Des membres des unités spéciales de la police fédérale belge ont arrêté trois nouveaux suspects vendredi au cours d'une opération antiterroriste dans les communes de Schaerbeek, Forest et Saint-Gilles, dans l'agglomération de Bruxelles.

Les suspects ont été placés en détention dans la foulée de l'enquête sur les attentats de Bruxelles et de l'arrestation d'un Français, Reda Kriket, jeudi, en France.
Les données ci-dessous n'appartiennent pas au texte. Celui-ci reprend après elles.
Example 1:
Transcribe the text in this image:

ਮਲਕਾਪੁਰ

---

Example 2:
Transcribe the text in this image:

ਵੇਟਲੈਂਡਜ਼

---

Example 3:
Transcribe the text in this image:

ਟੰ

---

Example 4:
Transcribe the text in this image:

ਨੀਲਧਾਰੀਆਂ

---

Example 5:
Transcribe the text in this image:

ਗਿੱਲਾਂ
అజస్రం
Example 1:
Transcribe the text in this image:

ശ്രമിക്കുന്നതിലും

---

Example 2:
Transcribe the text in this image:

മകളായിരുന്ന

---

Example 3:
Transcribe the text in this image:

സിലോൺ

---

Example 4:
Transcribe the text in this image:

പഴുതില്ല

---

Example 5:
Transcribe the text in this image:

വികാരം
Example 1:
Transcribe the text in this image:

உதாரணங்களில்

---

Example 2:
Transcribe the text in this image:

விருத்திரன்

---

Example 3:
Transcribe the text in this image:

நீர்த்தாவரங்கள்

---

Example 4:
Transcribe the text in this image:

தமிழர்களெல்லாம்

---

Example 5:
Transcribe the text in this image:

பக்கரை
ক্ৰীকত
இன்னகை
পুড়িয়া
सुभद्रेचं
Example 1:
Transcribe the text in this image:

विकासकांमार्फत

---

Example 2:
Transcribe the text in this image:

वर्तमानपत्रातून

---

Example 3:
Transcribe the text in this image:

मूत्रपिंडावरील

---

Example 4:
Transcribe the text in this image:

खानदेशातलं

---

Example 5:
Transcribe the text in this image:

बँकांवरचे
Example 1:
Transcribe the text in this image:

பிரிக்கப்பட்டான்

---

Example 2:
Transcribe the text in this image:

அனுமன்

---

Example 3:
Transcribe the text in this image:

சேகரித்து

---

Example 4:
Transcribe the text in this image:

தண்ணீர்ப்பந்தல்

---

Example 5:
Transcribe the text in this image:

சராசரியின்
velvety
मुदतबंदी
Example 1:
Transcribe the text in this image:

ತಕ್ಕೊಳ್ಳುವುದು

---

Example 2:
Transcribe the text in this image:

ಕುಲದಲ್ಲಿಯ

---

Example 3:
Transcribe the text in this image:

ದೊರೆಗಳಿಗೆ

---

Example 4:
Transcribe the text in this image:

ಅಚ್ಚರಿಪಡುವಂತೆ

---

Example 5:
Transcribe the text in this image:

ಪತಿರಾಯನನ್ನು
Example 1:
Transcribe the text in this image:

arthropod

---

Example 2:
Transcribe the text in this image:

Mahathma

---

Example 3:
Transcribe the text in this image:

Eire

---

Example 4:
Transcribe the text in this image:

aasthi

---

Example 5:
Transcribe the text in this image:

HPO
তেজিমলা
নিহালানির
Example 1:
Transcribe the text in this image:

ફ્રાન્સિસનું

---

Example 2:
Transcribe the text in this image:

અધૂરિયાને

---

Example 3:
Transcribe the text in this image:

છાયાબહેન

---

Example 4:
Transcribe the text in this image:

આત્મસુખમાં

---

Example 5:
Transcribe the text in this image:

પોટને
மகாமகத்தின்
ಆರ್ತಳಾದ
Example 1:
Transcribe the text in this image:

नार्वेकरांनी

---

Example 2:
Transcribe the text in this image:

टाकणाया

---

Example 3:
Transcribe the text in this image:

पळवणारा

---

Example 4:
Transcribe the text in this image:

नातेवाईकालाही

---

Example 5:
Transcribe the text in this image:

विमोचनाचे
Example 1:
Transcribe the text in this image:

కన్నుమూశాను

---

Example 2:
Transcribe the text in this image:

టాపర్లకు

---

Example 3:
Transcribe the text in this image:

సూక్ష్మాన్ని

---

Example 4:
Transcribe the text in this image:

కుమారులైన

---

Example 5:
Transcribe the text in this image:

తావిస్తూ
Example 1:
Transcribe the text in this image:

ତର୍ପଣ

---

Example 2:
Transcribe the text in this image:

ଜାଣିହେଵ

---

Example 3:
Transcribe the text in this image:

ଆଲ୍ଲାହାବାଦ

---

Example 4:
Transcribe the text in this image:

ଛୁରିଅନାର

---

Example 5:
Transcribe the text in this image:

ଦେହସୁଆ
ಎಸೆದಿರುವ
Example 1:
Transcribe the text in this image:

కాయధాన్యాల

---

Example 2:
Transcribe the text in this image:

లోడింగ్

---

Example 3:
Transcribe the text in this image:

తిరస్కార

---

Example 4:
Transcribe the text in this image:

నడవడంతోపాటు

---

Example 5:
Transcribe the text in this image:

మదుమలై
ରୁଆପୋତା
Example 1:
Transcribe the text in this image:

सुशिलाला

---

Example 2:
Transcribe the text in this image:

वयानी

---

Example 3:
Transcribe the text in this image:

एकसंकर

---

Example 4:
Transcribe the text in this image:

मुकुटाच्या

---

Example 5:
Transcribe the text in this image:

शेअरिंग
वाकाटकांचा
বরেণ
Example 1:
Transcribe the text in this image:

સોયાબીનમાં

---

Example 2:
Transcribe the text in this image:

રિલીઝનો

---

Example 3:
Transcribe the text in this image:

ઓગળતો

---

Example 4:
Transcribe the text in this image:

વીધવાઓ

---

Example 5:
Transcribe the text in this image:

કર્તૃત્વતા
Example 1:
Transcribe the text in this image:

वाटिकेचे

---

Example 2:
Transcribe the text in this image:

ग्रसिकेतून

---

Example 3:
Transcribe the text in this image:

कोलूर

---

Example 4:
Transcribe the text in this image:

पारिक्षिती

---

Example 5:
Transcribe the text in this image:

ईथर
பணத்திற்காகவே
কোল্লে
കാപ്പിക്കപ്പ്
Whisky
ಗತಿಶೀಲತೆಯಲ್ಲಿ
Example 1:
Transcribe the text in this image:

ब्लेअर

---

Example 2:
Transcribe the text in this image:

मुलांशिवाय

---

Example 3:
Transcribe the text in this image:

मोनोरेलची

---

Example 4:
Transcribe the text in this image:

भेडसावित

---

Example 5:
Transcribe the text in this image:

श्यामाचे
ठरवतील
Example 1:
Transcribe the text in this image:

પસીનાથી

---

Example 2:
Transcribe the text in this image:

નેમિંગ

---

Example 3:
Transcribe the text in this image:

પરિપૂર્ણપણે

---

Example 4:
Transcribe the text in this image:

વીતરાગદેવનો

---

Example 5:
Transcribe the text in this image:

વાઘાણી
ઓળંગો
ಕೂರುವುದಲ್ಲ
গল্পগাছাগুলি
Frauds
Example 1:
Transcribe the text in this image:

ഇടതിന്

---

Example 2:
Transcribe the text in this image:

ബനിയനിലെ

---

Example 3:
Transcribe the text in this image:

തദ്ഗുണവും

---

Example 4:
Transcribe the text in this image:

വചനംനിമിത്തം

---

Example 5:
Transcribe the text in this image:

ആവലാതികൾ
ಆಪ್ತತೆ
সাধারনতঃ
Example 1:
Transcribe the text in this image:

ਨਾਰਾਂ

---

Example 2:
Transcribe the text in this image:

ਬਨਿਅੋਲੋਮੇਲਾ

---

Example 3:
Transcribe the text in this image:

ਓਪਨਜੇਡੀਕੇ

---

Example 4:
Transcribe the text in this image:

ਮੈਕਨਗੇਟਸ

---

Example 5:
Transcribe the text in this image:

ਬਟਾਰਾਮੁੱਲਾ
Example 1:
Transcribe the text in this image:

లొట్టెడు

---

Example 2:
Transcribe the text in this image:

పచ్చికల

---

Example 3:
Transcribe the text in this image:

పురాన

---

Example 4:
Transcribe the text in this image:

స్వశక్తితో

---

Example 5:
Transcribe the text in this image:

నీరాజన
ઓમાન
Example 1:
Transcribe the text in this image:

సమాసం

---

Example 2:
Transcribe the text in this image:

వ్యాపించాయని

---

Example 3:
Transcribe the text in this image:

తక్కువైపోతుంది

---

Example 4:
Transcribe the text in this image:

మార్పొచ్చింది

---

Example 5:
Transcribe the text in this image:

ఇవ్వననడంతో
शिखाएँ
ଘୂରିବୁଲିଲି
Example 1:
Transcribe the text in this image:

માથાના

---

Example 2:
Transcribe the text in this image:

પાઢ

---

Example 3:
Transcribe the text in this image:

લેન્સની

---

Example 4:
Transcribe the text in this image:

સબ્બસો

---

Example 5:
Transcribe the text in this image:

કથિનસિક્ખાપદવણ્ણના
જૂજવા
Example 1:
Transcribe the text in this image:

Selon des sources policières, ce dernier, âgé de 34 ans, s'apprêtait à commettre un attentat terroriste en France.

Au moins un des suspects arrêtés vendredi a été blessé à la jambe lors de l'intervention policière et l'un d'eux transportait un sac jugé suspect, selon le diffuseur belge RTBF. Les policiers ont eu recours à un robot démineur pour l'atteindre.

Dans la capitale belge, les gardiens de sécurité, soldats et policiers se font encore très présents, même si les autorités ont abaissé d'un cran jeudi le niveau d'alerte en vigueur, qui est passé de quatre - le maximum - à trois.

Un complice du 13 novembre était l'un des kamikazes de Bruxelles

Cette nouvelle opération policière intervient trois jours après les attentats perpétrés à l'aéroport international de Bruxelles-Zaventem et dans une station du métro de la capitale belge, et ce, alors que les liens entre les attentats de Paris et ceux de Bruxelles apparaissent de plus en plus étroits. 

L'homme soupçonné d'avoir été l'artificier du 13 novembre, le Bruxellois d'origine marocaine Najim Laachraoui est, avec Ibrahim El Bakraoui, l'un des deux kamikazes de l'aéroport de Zaventem, a confirmé vendredi le parquet fédéral.

Des traces d'ADN de Laachraoui avaient été retrouvées sur plusieurs pièces d'explosif utilisé dans les attentats de Paris, notamment « sur un gilet explosif et un morceau de tissu utilisés au Bataclan, et sur un engin explosif du Stade de France », a déclaré la justice belge par voie de communiqué.

Les policiers ont également retrouvé des traces d'ADN de Laachraoui dans des résidences de la commune de Schaerbeek où des membres du commando de Paris ont séjourné. Né le 18 mai 1991 au Maroc, il a grandi dans la commune de Schaerbeek. À Bruxelles. Il a rejoint les rangs de l'État islamique en Syrie en février 2013 avant de revenir sévir en Europe.

Plus d'un réseau existe

Le président français François Hollande a admis vendredi que les récentes arrestations en lien avec les attentats ne signifient pas la fin de la menace terroriste. 

La justice belge est toujours à la recherche du troisième homme apparaissant sur une image tirée d'une caméra de surveillance de l'aéroport quelques secondes avant les explosions. L'homme accompagnait les kamikazes Najim Laachraoui et Ibrahim El Bakraoui. 

Ibrahim El Bakraoui figurait d'ailleurs sur une liste américaine liée à l'antiterrorisme, bien avant les attaques du 13 novembre à Paris. Le frère d'Ibrahim, Khalid, qui s'est fait exploser dans le métro à Bruxelles, avait été ajouté à la liste peu de temps après. 

En plus d'être connu des autorités américaines, Ibrahim El Bakraoui a été expulsé de Turquie à deux reprises l'an dernier, selon un responsable gouvernemental turc.

Abdeslam reste silencieux

Par ailleurs, le principal suspect des attentats de Paris, Salah Abdeslam, a arrêté de collaborer avec les policiers depuis les attaques survenues mardi à Bruxelles. Selon les procureurs belges, il a refusé de faire « même le plus petit commentaire » et choisi d'exercer son « droit de garder le silence » durant le second d'une série de deux interrogatoires le 19 mars.

Le suspect a été arrêté dans le quartier bruxellois de Moleenbeek le 18 mars dernier, en même temps que quatre autres personnes.